The International Court on Human Relations is investigating overcrowded prisons in Honduras after a tragic fire claimed the lives of 361 inmates last February.
The traumatized survivors have received donated food and clothing from the Christian community.
To help with their recovery, the governor invited a Christian family counselor to visit the hundreds of inmates still living in the damaged prison.
Pastor Ernesto Pinto has dealt with thousands of personal and family problems through his travels and radio and television broadcasts.
But on his visit to the Comayagua prison, he encountered hundreds of traumatized inmates.
"We saw the trauma, the pain they had experienced," Pinto said. "Many were feeling guilty because they hadn't been able to help their companions."
The cell block where the fire started held 105 prisoners. Only four survived.
The state governor, Paola Castro, brought Pinto to the jail to counsel and encourage the surviving prisoners.
"Many of them are experiencing severe trauma," Pinto explained. "Many of them can't pay for an operation. They're feeling abandoned there in that place."
The Comayagua prison was built for 500 prisoners but held 852 the night of the fire, increasing the death toll.

-- -- --

§ Task description
Reproduce word for word the part of the Comayagua prison fire report above that begins with the words "But on his visit" and ends after the words "Only four survived.".

-- -- --

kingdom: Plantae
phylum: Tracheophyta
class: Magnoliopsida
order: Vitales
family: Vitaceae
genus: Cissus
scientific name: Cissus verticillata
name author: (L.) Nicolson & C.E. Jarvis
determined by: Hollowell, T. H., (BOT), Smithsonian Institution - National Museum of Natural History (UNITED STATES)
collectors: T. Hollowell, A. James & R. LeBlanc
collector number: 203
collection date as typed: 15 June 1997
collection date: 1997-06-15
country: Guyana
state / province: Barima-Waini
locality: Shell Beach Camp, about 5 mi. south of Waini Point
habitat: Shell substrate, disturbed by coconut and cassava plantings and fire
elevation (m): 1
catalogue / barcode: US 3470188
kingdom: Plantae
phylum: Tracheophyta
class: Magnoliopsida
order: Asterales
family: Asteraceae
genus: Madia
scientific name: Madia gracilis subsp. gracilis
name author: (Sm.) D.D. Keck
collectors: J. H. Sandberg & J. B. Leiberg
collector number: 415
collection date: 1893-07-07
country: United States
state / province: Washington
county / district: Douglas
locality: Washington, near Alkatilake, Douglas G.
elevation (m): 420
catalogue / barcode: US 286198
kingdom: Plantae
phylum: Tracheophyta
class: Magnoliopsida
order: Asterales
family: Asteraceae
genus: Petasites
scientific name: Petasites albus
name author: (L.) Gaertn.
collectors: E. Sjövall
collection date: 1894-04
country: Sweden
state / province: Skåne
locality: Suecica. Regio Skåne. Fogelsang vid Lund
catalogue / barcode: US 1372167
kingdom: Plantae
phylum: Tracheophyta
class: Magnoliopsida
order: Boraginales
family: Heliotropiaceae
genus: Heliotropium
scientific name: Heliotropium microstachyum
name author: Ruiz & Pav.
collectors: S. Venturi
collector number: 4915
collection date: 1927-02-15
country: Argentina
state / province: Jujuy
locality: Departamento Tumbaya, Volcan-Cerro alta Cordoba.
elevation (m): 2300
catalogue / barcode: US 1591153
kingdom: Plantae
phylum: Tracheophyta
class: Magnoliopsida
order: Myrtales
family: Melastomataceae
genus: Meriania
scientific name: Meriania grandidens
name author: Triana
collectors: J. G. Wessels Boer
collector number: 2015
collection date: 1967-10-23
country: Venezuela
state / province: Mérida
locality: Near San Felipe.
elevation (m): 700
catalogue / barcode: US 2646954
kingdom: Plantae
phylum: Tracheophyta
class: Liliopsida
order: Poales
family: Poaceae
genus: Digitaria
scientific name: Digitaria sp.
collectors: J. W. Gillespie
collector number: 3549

-- -- --

§ Exercise answer
But on his visit to the Comayagua prison, he encountered hundreds of traumatized inmates.
"We saw the trauma, the pain they had experienced," Pinto said. "Many were feeling guilty because they hadn't been able to help their companions."
The cell block where the fire started held 105 prisoners. Only four survived.